Work item:
Transcribe the entries exactly as they stand below, passing over any picture.

Data for processing:
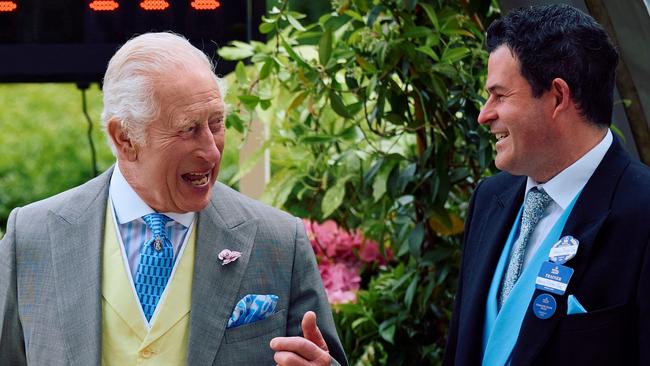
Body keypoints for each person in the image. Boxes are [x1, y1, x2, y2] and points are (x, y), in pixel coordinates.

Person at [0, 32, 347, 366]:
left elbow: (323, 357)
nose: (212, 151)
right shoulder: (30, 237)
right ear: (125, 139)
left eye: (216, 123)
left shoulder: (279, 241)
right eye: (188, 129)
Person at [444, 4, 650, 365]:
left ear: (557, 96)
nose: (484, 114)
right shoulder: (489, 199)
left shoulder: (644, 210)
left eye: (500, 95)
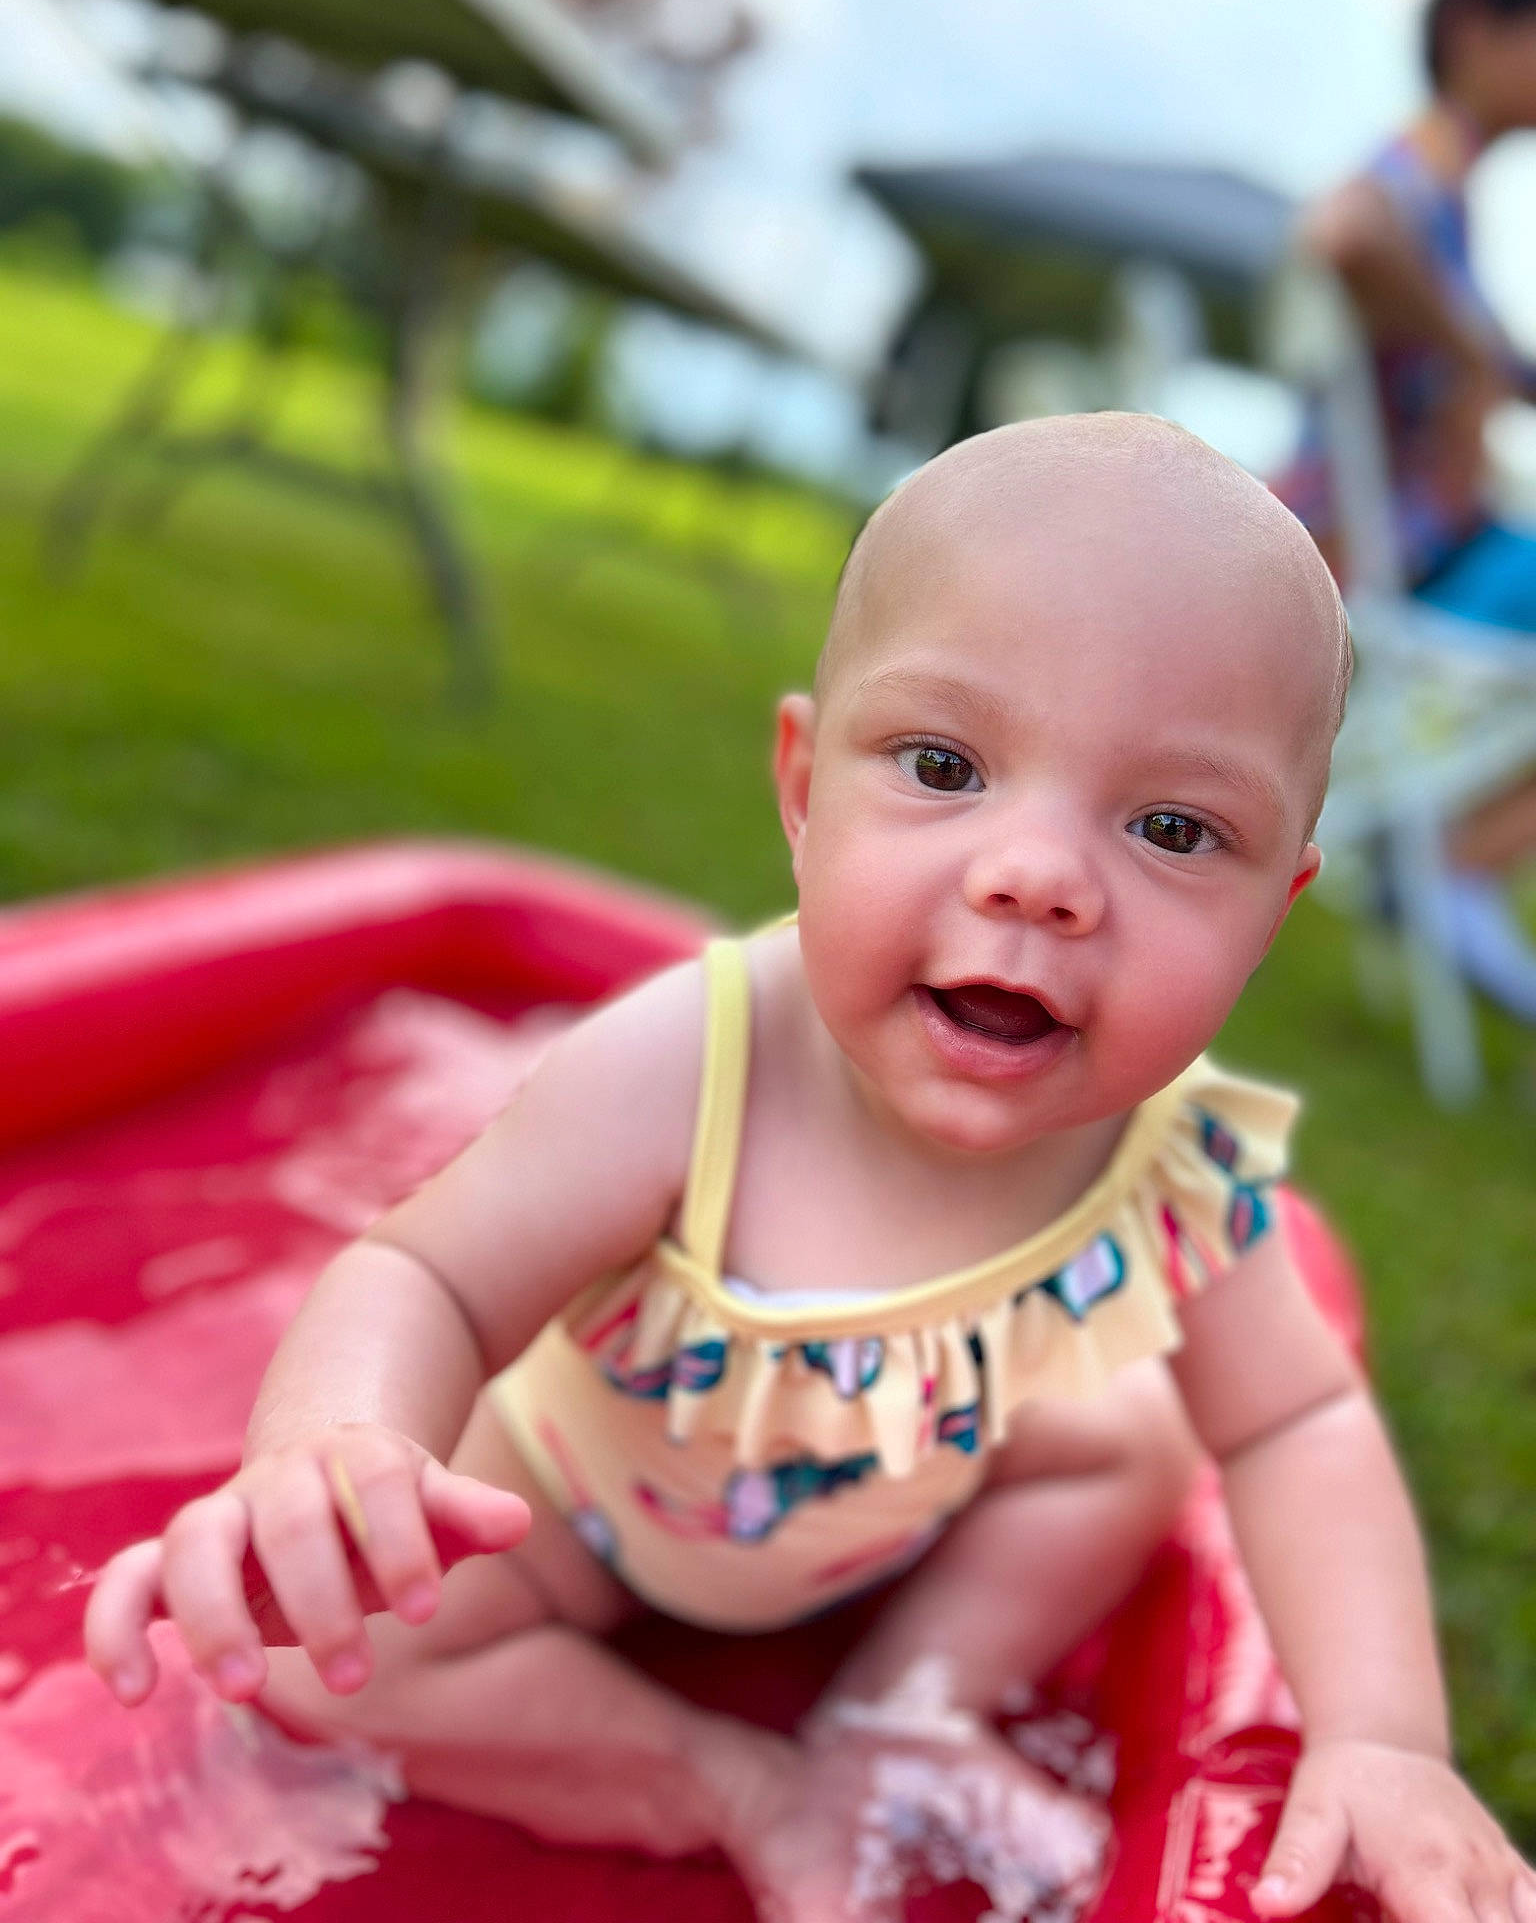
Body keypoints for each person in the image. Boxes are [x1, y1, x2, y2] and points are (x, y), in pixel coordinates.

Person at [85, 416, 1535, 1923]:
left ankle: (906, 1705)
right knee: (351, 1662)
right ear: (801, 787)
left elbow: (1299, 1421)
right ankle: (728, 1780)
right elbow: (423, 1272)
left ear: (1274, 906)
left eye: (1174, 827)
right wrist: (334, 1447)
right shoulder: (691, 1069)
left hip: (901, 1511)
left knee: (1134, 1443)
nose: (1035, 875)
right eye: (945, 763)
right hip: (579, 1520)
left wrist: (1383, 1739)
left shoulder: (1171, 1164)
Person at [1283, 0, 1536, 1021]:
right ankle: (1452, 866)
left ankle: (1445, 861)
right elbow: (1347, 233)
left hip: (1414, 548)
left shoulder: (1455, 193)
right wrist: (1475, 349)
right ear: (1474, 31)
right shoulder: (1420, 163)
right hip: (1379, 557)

Reply to the task:
Body keypoints for each person in the image. Boxes are [x1, y1, x2, y2] and points are (x, y), in pixel coordinates.

Person at [0, 32, 347, 366]:
left elbow: (323, 357)
nose: (212, 151)
right shoulder: (30, 237)
right ear: (125, 139)
left eye: (216, 123)
left shoulder: (279, 241)
right eye: (188, 129)
Person at [444, 4, 650, 365]:
left ear: (557, 96)
nose: (484, 114)
right shoulder: (489, 199)
left shoulder: (644, 210)
left eye: (500, 95)
Body keypoints for each person in the image. Boxes are [x1, y1, x2, y2] and points are (x, y), in pixel coordinates.

Person at [85, 416, 1535, 1923]:
left ankle: (906, 1705)
right knee: (351, 1662)
right ear: (801, 787)
left elbow: (1299, 1421)
right ankle: (728, 1780)
right elbow: (423, 1272)
left ear: (1274, 906)
left eye: (1174, 827)
right wrist: (334, 1447)
right shoulder: (691, 1069)
left hip: (901, 1511)
left knee: (1134, 1443)
nose: (1035, 875)
right eye: (945, 763)
right hip: (579, 1520)
left wrist: (1383, 1739)
left shoulder: (1171, 1164)
Person at [1283, 0, 1536, 1021]:
right ankle: (1452, 866)
left ankle: (1445, 861)
right elbow: (1347, 233)
left hip: (1414, 548)
left shoulder: (1455, 193)
right wrist: (1475, 349)
right ear: (1474, 31)
right shoulder: (1420, 163)
right hip: (1379, 557)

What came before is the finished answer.